According to economists such as Yanis Varoufakis, the age of techno-feudalism has arrived. Our technologically advanced present has ushered in a new era in which the capitalist method of profit generation has been superseded by the arbitrary monopoly of digital platforms. As Varoufakis emphasizes, the markets and profits that play a central role in capitalism are increasingly dominated by data- or money-based fees paid for cloud-based platforms. With the development of the internet and digital technology, it seems as if we have gained “free” access to countless platforms, but our activity on these platforms generates profits for their owners without any financial compensation. Then, once they are convinced that they play an indispensable role in our lives, they introduce or raise the financial cost of accessing the platform—which we often fill with free content ourselves. This relationship faithfully reflects feudalism, in which serfs without land were completely at the mercy of the landowners, forced to live and work on their estates and provide services in return.

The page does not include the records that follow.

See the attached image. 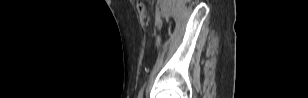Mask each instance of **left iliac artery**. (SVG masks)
Returning a JSON list of instances; mask_svg holds the SVG:
<instances>
[{"mask_svg":"<svg viewBox=\"0 0 308 98\" xmlns=\"http://www.w3.org/2000/svg\"><path fill=\"white\" fill-rule=\"evenodd\" d=\"M161 41H162V38L158 36L156 44L160 45ZM144 88H145V85H143V87L140 89L139 94H138V98H143Z\"/></svg>","mask_w":308,"mask_h":98,"instance_id":"44dca946","label":"left iliac artery"}]
</instances>
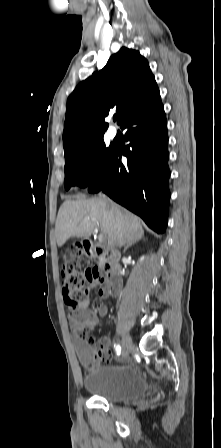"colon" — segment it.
<instances>
[{"mask_svg": "<svg viewBox=\"0 0 221 448\" xmlns=\"http://www.w3.org/2000/svg\"><path fill=\"white\" fill-rule=\"evenodd\" d=\"M62 291L65 303L76 307L87 294V285L102 280L103 273L96 266L84 267L80 248L62 253ZM104 342L100 347H104Z\"/></svg>", "mask_w": 221, "mask_h": 448, "instance_id": "obj_1", "label": "colon"}]
</instances>
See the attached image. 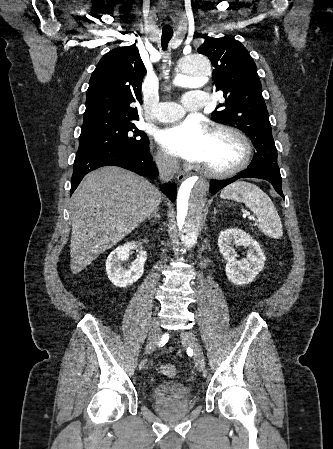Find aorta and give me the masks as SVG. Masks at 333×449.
<instances>
[{
    "label": "aorta",
    "instance_id": "obj_1",
    "mask_svg": "<svg viewBox=\"0 0 333 449\" xmlns=\"http://www.w3.org/2000/svg\"><path fill=\"white\" fill-rule=\"evenodd\" d=\"M211 74V63L207 56L192 53L180 60V68L175 80L180 86L198 88L206 83ZM208 190L209 181L196 176L186 178L178 189L179 237L188 247L193 246L197 241Z\"/></svg>",
    "mask_w": 333,
    "mask_h": 449
}]
</instances>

The exhibition explores the duality between the reality of our democratic states and our so-called cloud-based, virtual global techno-feudal reality. Although we can technically stay away from this network provided by server farms, which are presented as ethereal but are actually made of heavy metals and created and operated with significant carbon emissions, this comes with increasing isolation and disadvantage. The web connects us with others and with a wealth of information, but it does so with a logic that differs from that of the physical world, rewriting our behavior, our values, and our human relationships. The exhibition explores the complex phenomenon of techno-feudalism and our complex and contradictory relationship with it as participants. The central symbol here is the net, which refers to the ancient craft of fishing, the web-based structure of the internet, but above all to the duality of digital platforms: are we users of the net, or does the net use us?
If all information on the web primarily functions as a lure for our attention, how can we believe the words? The attention economy forges beliefs, whose chaos of information and narratives, according to James Bridle, leads to a new dark age. Little Martha uses a contemporary reinterpretation of 19th-century lithophane technology to explore what we can hope for and believe in through the medium of light in our techno-feudal age.